***** ENTRIES SHOWN *****

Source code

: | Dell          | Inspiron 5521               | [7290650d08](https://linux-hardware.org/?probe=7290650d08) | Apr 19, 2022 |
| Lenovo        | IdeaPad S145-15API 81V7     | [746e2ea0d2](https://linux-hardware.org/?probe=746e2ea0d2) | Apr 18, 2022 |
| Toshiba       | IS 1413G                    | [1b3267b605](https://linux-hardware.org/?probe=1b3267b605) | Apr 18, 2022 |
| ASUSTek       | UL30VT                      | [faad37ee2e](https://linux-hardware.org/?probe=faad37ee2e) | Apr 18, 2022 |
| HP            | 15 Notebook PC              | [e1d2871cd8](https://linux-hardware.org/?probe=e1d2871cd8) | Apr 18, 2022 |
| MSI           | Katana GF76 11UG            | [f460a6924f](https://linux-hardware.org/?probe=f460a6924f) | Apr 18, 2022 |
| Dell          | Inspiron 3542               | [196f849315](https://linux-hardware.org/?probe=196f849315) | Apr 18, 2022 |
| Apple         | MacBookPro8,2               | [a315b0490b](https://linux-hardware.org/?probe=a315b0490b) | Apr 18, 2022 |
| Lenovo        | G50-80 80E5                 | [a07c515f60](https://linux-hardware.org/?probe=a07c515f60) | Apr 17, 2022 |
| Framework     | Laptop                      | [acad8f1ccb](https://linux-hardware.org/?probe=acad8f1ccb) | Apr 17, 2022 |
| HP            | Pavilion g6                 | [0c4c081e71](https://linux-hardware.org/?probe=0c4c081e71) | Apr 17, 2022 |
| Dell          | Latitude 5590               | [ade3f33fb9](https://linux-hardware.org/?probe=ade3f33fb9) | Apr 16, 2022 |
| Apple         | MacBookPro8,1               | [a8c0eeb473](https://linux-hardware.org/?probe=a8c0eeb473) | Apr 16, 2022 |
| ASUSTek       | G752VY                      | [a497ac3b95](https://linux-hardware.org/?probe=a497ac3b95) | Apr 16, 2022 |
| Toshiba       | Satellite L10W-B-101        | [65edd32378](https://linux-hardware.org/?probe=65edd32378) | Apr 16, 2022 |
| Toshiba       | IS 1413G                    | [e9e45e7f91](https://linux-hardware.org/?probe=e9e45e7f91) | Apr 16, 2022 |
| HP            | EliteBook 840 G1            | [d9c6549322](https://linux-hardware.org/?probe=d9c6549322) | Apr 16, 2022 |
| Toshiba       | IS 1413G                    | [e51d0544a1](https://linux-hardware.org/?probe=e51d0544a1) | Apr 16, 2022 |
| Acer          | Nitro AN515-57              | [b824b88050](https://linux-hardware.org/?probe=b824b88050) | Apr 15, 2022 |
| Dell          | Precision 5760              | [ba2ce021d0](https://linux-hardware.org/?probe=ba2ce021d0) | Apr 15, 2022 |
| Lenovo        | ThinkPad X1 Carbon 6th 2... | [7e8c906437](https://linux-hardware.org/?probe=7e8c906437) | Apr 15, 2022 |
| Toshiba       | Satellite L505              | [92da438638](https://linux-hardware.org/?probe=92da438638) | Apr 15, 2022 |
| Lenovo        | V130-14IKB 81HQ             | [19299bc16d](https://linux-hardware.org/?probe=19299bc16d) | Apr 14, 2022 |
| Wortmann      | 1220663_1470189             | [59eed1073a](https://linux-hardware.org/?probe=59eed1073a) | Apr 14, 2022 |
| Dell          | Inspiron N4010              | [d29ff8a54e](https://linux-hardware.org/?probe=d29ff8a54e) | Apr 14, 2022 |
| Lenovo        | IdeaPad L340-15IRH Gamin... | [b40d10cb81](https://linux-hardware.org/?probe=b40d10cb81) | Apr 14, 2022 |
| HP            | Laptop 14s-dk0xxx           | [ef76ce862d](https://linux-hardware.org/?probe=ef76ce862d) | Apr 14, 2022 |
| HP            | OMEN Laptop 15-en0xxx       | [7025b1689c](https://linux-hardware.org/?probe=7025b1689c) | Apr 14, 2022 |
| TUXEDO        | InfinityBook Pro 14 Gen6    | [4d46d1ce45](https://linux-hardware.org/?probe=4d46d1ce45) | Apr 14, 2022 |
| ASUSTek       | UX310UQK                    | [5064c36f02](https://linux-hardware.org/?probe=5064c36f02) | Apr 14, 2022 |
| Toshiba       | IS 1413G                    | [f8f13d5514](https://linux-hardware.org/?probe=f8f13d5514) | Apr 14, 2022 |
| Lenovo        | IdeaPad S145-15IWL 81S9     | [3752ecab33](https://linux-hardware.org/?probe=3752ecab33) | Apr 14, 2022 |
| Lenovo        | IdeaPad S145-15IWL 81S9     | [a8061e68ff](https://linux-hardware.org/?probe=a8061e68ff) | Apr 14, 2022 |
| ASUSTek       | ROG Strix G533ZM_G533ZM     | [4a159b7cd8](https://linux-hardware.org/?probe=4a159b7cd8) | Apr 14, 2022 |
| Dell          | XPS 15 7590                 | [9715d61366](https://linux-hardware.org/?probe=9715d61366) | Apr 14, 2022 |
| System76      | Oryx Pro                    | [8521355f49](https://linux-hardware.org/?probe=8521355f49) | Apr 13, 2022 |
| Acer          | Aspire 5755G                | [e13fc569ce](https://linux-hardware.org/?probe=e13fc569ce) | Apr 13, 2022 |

*****

TASK REQUIREMENTS - Copy out the material above word for word, with every character unchanged.

TASK OUTPUT -
Source code

: | Dell          | Inspiron 5521               | [7290650d08](https://linux-hardware.org/?probe=7290650d08) | Apr 19, 2022 |
| Lenovo        | IdeaPad S145-15API 81V7     | [746e2ea0d2](https://linux-hardware.org/?probe=746e2ea0d2) | Apr 18, 2022 |
| Toshiba       | IS 1413G                    | [1b3267b605](https://linux-hardware.org/?probe=1b3267b605) | Apr 18, 2022 |
| ASUSTek       | UL30VT                      | [faad37ee2e](https://linux-hardware.org/?probe=faad37ee2e) | Apr 18, 2022 |
| HP            | 15 Notebook PC              | [e1d2871cd8](https://linux-hardware.org/?probe=e1d2871cd8) | Apr 18, 2022 |
| MSI           | Katana GF76 11UG            | [f460a6924f](https://linux-hardware.org/?probe=f460a6924f) | Apr 18, 2022 |
| Dell          | Inspiron 3542               | [196f849315](https://linux-hardware.org/?probe=196f849315) | Apr 18, 2022 |
| Apple         | MacBookPro8,2               | [a315b0490b](https://linux-hardware.org/?probe=a315b0490b) | Apr 18, 2022 |
| Lenovo        | G50-80 80E5                 | [a07c515f60](https://linux-hardware.org/?probe=a07c515f60) | Apr 17, 2022 |
| Framework     | Laptop                      | [acad8f1ccb](https://linux-hardware.org/?probe=acad8f1ccb) | Apr 17, 2022 |
| HP            | Pavilion g6                 | [0c4c081e71](https://linux-hardware.org/?probe=0c4c081e71) | Apr 17, 2022 |
| Dell          | Latitude 5590               | [ade3f33fb9](https://linux-hardware.org/?probe=ade3f33fb9) | Apr 16, 2022 |
| Apple         | MacBookPro8,1               | [a8c0eeb473](https://linux-hardware.org/?probe=a8c0eeb473) | Apr 16, 2022 |
| ASUSTek       | G752VY                      | [a497ac3b95](https://linux-hardware.org/?probe=a497ac3b95) | Apr 16, 2022 |
| Toshiba       | Satellite L10W-B-101        | [65edd32378](https://linux-hardware.org/?probe=65edd32378) | Apr 16, 2022 |
| Toshiba       | IS 1413G                    | [e9e45e7f91](https://linux-hardware.org/?probe=e9e45e7f91) | Apr 16, 2022 |
| HP            | EliteBook 840 G1            | [d9c6549322](https://linux-hardware.org/?probe=d9c6549322) | Apr 16, 2022 |
| Toshiba       | IS 1413G                    | [e51d0544a1](https://linux-hardware.org/?probe=e51d0544a1) | Apr 16, 2022 |
| Acer          | Nitro AN515-57              | [b824b88050](https://linux-hardware.org/?probe=b824b88050) | Apr 15, 2022 |
| Dell          | Precision 5760              | [ba2ce021d0](https://linux-hardware.org/?probe=ba2ce021d0) | Apr 15, 2022 |
| Lenovo        | ThinkPad X1 Carbon 6th 2... | [7e8c906437](https://linux-hardware.org/?probe=7e8c906437) | Apr 15, 2022 |
| Toshiba       | Satellite L505              | [92da438638](https://linux-hardware.org/?probe=92da438638) | Apr 15, 2022 |
| Lenovo        | V130-14IKB 81HQ             | [19299bc16d](https://linux-hardware.org/?probe=19299bc16d) | Apr 14, 2022 |
| Wortmann      | 1220663_1470189             | [59eed1073a](https://linux-hardware.org/?probe=59eed1073a) | Apr 14, 2022 |
| Dell          | Inspiron N4010              | [d29ff8a54e](https://linux-hardware.org/?probe=d29ff8a54e) | Apr 14, 2022 |
| Lenovo        | IdeaPad L340-15IRH Gamin... | [b40d10cb81](https://linux-hardware.org/?probe=b40d10cb81) | Apr 14, 2022 |
| HP            | Laptop 14s-dk0xxx           | [ef76ce862d](https://linux-hardware.org/?probe=ef76ce862d) | Apr 14, 2022 |
| HP            | OMEN Laptop 15-en0xxx       | [7025b1689c](https://linux-hardware.org/?probe=7025b1689c) | Apr 14, 2022 |
| TUXEDO        | InfinityBook Pro 14 Gen6    | [4d46d1ce45](https://linux-hardware.org/?probe=4d46d1ce45) | Apr 14, 2022 |
| ASUSTek       | UX310UQK                    | [5064c36f02](https://linux-hardware.org/?probe=5064c36f02) | Apr 14, 2022 |
| Toshiba       | IS 1413G                    | [f8f13d5514](https://linux-hardware.org/?probe=f8f13d5514) | Apr 14, 2022 |
| Lenovo        | IdeaPad S145-15IWL 81S9     | [3752ecab33](https://linux-hardware.org/?probe=3752ecab33) | Apr 14, 2022 |
| Lenovo        | IdeaPad S145-15IWL 81S9     | [a8061e68ff](https://linux-hardware.org/?probe=a8061e68ff) | Apr 14, 2022 |
| ASUSTek       | ROG Strix G533ZM_G533ZM     | [4a159b7cd8](https://linux-hardware.org/?probe=4a159b7cd8) | Apr 14, 2022 |
| Dell          | XPS 15 7590                 | [9715d61366](https://linux-hardware.org/?probe=9715d61366) | Apr 14, 2022 |
| System76      | Oryx Pro                    | [8521355f49](https://linux-hardware.org/?probe=8521355f49) | Apr 13, 2022 |
| Acer          | Aspire 5755G                | [e13fc569ce](https://linux-hardware.org/?probe=e13fc569ce) | Apr 13, 2022 |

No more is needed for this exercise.